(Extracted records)
^^^^

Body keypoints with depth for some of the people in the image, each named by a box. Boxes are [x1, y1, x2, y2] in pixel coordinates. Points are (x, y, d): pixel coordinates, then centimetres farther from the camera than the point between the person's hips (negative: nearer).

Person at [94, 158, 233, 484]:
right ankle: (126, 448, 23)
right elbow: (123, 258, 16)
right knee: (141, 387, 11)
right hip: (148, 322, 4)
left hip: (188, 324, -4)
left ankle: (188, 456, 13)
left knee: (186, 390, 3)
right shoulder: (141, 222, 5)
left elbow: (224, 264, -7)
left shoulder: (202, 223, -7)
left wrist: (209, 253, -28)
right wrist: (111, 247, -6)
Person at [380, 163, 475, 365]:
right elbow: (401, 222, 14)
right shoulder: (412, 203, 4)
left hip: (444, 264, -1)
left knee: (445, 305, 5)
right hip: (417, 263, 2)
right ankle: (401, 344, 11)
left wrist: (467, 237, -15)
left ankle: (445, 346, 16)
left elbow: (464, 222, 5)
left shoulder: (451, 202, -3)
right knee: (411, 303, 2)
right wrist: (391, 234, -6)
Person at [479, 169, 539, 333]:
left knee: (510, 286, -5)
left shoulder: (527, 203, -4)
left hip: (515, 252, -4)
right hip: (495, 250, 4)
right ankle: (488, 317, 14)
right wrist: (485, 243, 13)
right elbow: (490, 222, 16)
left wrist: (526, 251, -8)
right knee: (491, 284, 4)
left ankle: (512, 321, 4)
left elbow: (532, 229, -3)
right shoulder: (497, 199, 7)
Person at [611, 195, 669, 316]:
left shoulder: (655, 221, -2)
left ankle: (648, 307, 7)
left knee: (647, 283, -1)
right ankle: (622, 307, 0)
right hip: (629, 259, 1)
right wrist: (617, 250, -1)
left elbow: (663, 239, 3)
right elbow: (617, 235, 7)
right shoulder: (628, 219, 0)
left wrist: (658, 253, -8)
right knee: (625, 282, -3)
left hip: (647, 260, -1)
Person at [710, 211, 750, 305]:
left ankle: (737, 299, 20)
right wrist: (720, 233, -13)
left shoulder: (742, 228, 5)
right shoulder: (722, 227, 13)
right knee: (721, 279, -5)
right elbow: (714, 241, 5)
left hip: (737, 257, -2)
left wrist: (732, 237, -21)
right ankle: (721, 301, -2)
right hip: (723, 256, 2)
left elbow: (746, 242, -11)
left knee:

^^^^

### [Work task]
Tally the lines of the material that contain the string "wrist" and give only that number.

### [Result below]
10